#### Directions for this task
Counting every line in the records below that holds "unavailable", give the total and add nothing.

Dataset items
---+---
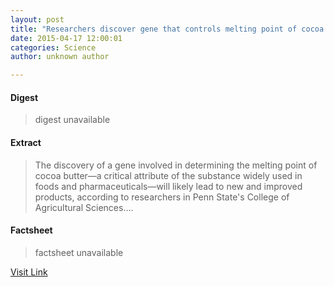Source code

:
 ```yaml
---
layout: post
title: "Researchers discover gene that controls melting point of cocoa butter"
date: 2015-04-17 12:00:01
categories: Science
author: unknown author

---
```



#### Digest
>digest unavailable

#### Extract
>The discovery of a gene involved in determining the melting point of cocoa butter—a critical attribute of the substance widely used in foods and pharmaceuticals—will likely lead to new and improved products, according to researchers in Penn State's College of Agricultural Sciences....

#### Factsheet
>factsheet unavailable

[Visit Link](http://phys.org/news348475849.html)


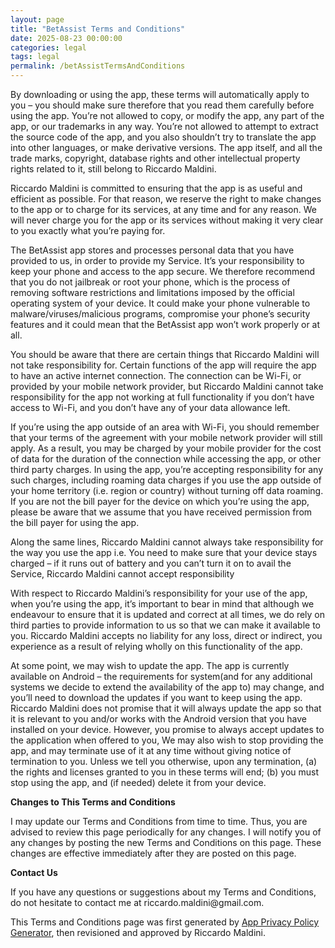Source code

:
 ```yaml
---
layout: page
title: "BetAssist Terms and Conditions"
date: 2025-08-23 00:00:00
categories: legal
tags: legal
permalink: /betAssistTermsAndConditions
---
```


 <p>By downloading or using the app, these terms will automatically apply to you – you should make sure therefore that you read them carefully before using the app. You’re not allowed to copy, or modify the app, any part of the app, or our trademarks in any way. You’re not allowed to attempt to extract the source code of the app, and you also shouldn’t try to translate the app into other languages, or make derivative versions. The app itself, and all the trade marks, copyright, database rights and other intellectual property rights related to it, still belong to Riccardo Maldini.</p> <p>Riccardo Maldini is committed to ensuring that the app is as useful and efficient as possible. For that reason, we reserve the right to make changes to the app or to charge for its services, at any time and for any reason. We will never charge you for the app or its services without making it very clear to you exactly what you’re paying for.</p> <p>The BetAssist app stores and processes personal data that you have provided to us, in order to provide my Service. It’s your responsibility to keep your phone and access to the app secure. We therefore recommend that you do not jailbreak or root your phone, which is the process of removing software restrictions and limitations imposed by the official operating system of your device. It could make your phone vulnerable to malware/viruses/malicious programs, compromise your phone’s security features and it could mean that the BetAssist app won’t work properly or at all. </p> <p>You should be aware that there are certain things that Riccardo Maldini will not take responsibility for. Certain functions of the app will require the app to have an active internet connection. The connection can be Wi-Fi, or provided by your mobile network provider, but Riccardo Maldini cannot take responsibility for the app not working at full functionality if you don’t have access to Wi-Fi, and you don’t have any of your data allowance left.</p><p></p><p>If you’re using the app outside of an area with Wi-Fi, you should remember that your terms of the agreement with your mobile network provider will still apply. As a result, you may be charged by your mobile provider for the cost of data for the duration of the connection while accessing the app, or other third party charges. In using the app, you’re accepting responsibility for any such charges, including roaming data charges if you use the app outside of your home territory (i.e. region or country) without turning off data roaming. If you are not the bill payer for the device on which you’re using the app, please be aware that we assume that you have received permission from the bill payer for using the app.</p> <p>Along the same lines, Riccardo Maldini cannot always take responsibility for the way you use the app i.e. You need to make sure that your device stays charged – if it runs out of battery and you can’t turn it on to avail the Service, Riccardo Maldini cannot accept responsibility</p> <p>With respect to Riccardo Maldini’s responsibility for your use of the app, when you’re using the app, it’s important to bear in mind that although we endeavour to ensure that it is updated and correct at all times, we do rely on third parties to provide information to us so that we can make it available to you. Riccardo Maldini accepts no liability for any loss, direct or indirect, you experience as a result of relying wholly on this functionality of the app.</p> <p>At some point, we may wish to update the app. The app is currently available on Android – the requirements for system(and for any additional systems we decide to extend the availability of the app to) may change, and you’ll need to download the updates if you want to keep using the app. Riccardo Maldini does not promise that it will always update the app so that it is relevant to you and/or works with the Android version that you have installed on your device. However, you promise to always accept updates to the application when offered to you, We may also wish to stop providing the app, and may terminate use of it at any time without giving notice of termination to you. Unless we tell you otherwise, upon any termination, (a) the rights and licenses granted to you in these terms will end; (b) you must stop using the app, and (if needed) delete it from your device.</p> <p><strong>Changes to This Terms and Conditions</strong></p> <p> I may update our Terms and Conditions from time to time. Thus, you are advised to review this page periodically for any changes. I will notify you of any changes by posting
the new Terms and Conditions on this page. These changes are effective immediately after they are posted on
this page.
</p> <p><strong>Contact Us</strong></p> <p>If you have any questions or suggestions about my Terms and Conditions, do not hesitate to contact
me at riccardo.maldini@gmail.com.
</p> <p>This Terms and Conditions page was first generated by <a href="https://app-privacy-policy-generator.firebaseapp.com/" target="_blank">App Privacy Policy Generator</a>, then revisioned and approved by Riccardo Maldini.</p>

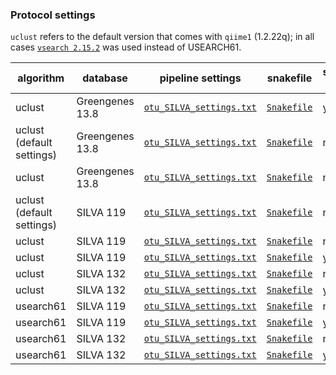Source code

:### Protocol settings

`uclust` refers to the default version that comes with `qiime1` (1.2.22q); in all cases [`vsearch 2.15.2`](https://github.com/torognes/vsearch) was used instead of USEARCH61.


| algorithm | database | pipeline settings | snakefile | strand rev | folder |
| --- | --- | --- | --- | --- | --- | 
| uclust | Greengenes 13.8  | [`otu_SILVA_settings.txt`](https://github.com/barrantesisrael/repromicrobiome2021/blob/main/uclust_gg138/otu_SILVA_settings.txt) | [`Snakefile`](https://github.com/barrantesisrael/repromicrobiome2021/blob/main/uclust_gg138/Snakefile) | yes | [`uclust_gg138`](https://github.com/barrantesisrael/repromicrobiome2021/tree/main/uclust_gg138) |
| uclust (default settings) | Greengenes 13.8 | [`otu_SILVA_settings.txt`](https://github.com/barrantesisrael/repromicrobiome2021/blob/main/uclust_gg138_def/otu_SILVA_settings.txt) | [`Snakefile`](https://github.com/barrantesisrael/repromicrobiome2021/blob/main/uclust_gg138_def/Snakefile) | no | [`uclust_gg138_def`](https://github.com/barrantesisrael/repromicrobiome2021/tree/main/uclust_gg138_def) |
| uclust | Greengenes 13.8  | [`otu_SILVA_settings.txt`](https://github.com/barrantesisrael/repromicrobiome2021/blob/main/uclust_gg138_norev/otu_SILVA_settings.txt) | [`Snakefile`](https://github.com/barrantesisrael/repromicrobiome2021/blob/main/uclust_gg138_norev/Snakefile) | no | [`uclust_gg138_norev`](https://github.com/barrantesisrael/repromicrobiome2021/tree/main/uclust_gg138_norev) |
| uclust (default settings) | SILVA 119 | [`otu_SILVA_settings.txt`](https://github.com/barrantesisrael/repromicrobiome2021/blob/main/uclust_silva119_def/otu_SILVA_settings.txt) | [`Snakefile`](https://github.com/barrantesisrael/repromicrobiome2021/blob/main/uclust_silva119_def/Snakefile)  | no | [`uclust_silva119_def`](https://github.com/barrantesisrael/repromicrobiome2021/tree/main/uclust_silva119_def) |
| uclust | SILVA 119 | [`otu_SILVA_settings.txt`](https://github.com/barrantesisrael/repromicrobiome2021/blob/main/uclust_silva119_norev/otu_SILVA_settings.txt) |  [`Snakefile`](https://github.com/barrantesisrael/repromicrobiome2021/blob/main/uclust_silva119_norev/Snakefile) | no | [`uclust_silva119_norev`](https://github.com/barrantesisrael/repromicrobiome2021/tree/main/uclust_silva119_norev) |
| uclust | SILVA 119 | [`otu_SILVA_settings.txt`](https://github.com/barrantesisrael/repromicrobiome2021/blob/main/uclust_silva119_rev/otu_SILVA_settings.txt) | [`Snakefile`](https://github.com/barrantesisrael/repromicrobiome2021/blob/main/uclust_silva119_rev/Snakefile) | yes | [`uclust_silva119_rev`](https://github.com/barrantesisrael/repromicrobiome2021/tree/main/uclust_silva119_rev) |
| uclust  | SILVA 132 | [`otu_SILVA_settings.txt`](https://github.com/barrantesisrael/repromicrobiome2021/blob/main/uclust_silva132_norev/otu_SILVA_settings.txt) | [`Snakefile`](https://github.com/barrantesisrael/repromicrobiome2021/blob/main/uclust_silva132_norev/Snakefile) | no | [`uclust_silva132_norev`](https://github.com/barrantesisrael/repromicrobiome2021/tree/main/uclust_silva132_norev) |
| uclust  | SILVA 132 | [`otu_SILVA_settings.txt`](https://github.com/barrantesisrael/repromicrobiome2021/blob/main/uclust_silva132_rev/otu_SILVA_settings.txt) | [`Snakefile`](https://github.com/barrantesisrael/repromicrobiome2021/blob/main/uclust_silva132_rev/Snakefile) | yes | [`uclust_silva132_rev`](https://github.com/barrantesisrael/repromicrobiome2021/tree/main/uclust_silva132_rev) |
| usearch61 | SILVA 119 | [`otu_SILVA_settings.txt`](https://github.com/barrantesisrael/repromicrobiome2021/blob/main/usearch61_silva119_norev/otu_SILVA_settings.txt) | [`Snakefile`](https://github.com/barrantesisrael/repromicrobiome2021/blob/main/usearch61_silva119_norev/Snakefile) | no | [`usearch61_silva119_norev`](https://github.com/barrantesisrael/repromicrobiome2021/tree/main/usearch61_silva119_norev) |
| usearch61 | SILVA 119 | [`otu_SILVA_settings.txt`](https://github.com/barrantesisrael/repromicrobiome2021/blob/main/usearch61_silva119_rev/otu_SILVA_settings.txt) | [`Snakefile`](https://github.com/barrantesisrael/repromicrobiome2021/blob/main/usearch61_silva119_rev/Snakefile) | yes | [`usearch61_silva119_rev`](https://github.com/barrantesisrael/repromicrobiome2021/tree/main/usearch61_silva119_rev) |
| usearch61 | SILVA 132 | [`otu_SILVA_settings.txt`](https://github.com/barrantesisrael/repromicrobiome2021/blob/main/usearch61_silva132_norev/otu_SILVA_settings.txt) | [`Snakefile`](https://github.com/barrantesisrael/repromicrobiome2021/blob/main/usearch61_silva132_norev/Snakefile) | no | [`usearch61_silva132_norev`](https://github.com/barrantesisrael/repromicrobiome2021/tree/main/usearch61_silva132_norev) |
| usearch61 | SILVA 132 | [`otu_SILVA_settings.txt`](https://github.com/barrantesisrael/repromicrobiome2021/blob/main/usearch61_silva132_rev/otu_SILVA_settings.txt) | [`Snakefile`](https://github.com/barrantesisrael/repromicrobiome2021/blob/main/usearch61_silva132_rev/Snakefile) | yes | [`usearch61_silva132_rev`](https://github.com/barrantesisrael/repromicrobiome2021/tree/main/usearch61_silva132_rev) |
---+---
#### Result of the task
2